Coinage types and specifications

The recoinage replaced hammered coinage with milled coinage, introducing precise standards for denominations including the pound sterling, crown (British coin), shilling, sixpence, groat, penny, and halfpenny. Specifications set weight and fineness relative to the troy ounce and sterling silver standards codified by statutory standardization comparable to precedents from Henry II and later regulation under Philip II of Spain in Spanish coinage. Coin designs incorporated portraits of monarchs such as William III of England, Anne, Queen of Great Britain, and later George III, executed by engravers influenced by continental models from Pierre Simonnet and Jean Varin. Tools and processes involved the import of rolling and coining machinery similar to continental innovations used in Paris and Dijon, and later mechanical improvements championed by industrialists like Matthew Boulton and engineers linked to the Industrial Revolution in Birmingham and Bristol.

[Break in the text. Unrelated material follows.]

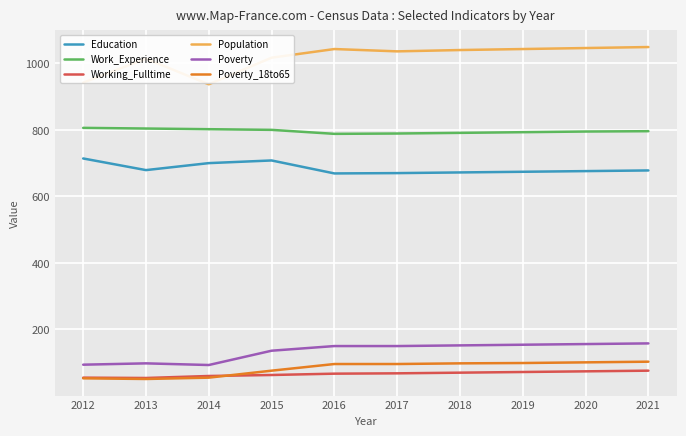

What is the smallest value displayed?

51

Economic and social impact

Recoinage affected liquidity, prices, and credit markets, influencing institutions such as the Bank of England, the East India Company, and merchant networks in London's Royal Exchange, Lloyd's Coffee House, and Leadenhall Market. Short-term contraction of money supply contributed to commercial strain seen in city corporations, City of London guilds, and provincial markets in York, Norwich, and Liverpool', provoking disputes involving aldermen, sheriffs, and merchants linked to houses like Barings and Child & Co. The measures reshaped wage negotiations involving trade unions and craft guilds tied to the Worshipful Company of Goldsmiths and impacted colonial remittances in Jamaica, Virginia, and Bermuda. Over the longer term, recoinage underpinned the stability enabling Britain's fiscal-military state, supporting borrowing in markets where securities issued by the Exchequer and banks underpinned operations during wars against Napoleon Bonaparte and in alliances with Prussia and Austria.

Reception and controversies

Reaction to recoinage ranged from support by Whig and Tory ministers including Charles Montagu, 1st Earl of Halifax to criticism from merchants, smallholders, and debtors who faced liquidity shocks; pamphleteers such as Daniel Defoe and political writers in The Spectator debated policy. Legal challenges reached the Court of King's Bench and commentators in the Middle Temple criticized enforcement methods. Scandals concerned the costs borne by taxpayers and the perceived enrichment of assayers and contractors, recalling controversies involving families like the Gresham family and financiers such as Sir Thomas Gresham. International critics in cities like Amsterdam and Antwerp argued Britain lost competitive edge. Subsequent reforms and inquiries invoked the roles of scholars and scientists, with retrospective assessments by economic historians such as Adam Smith and later monetary theorists in debates extending to the Classical Gold Standard era.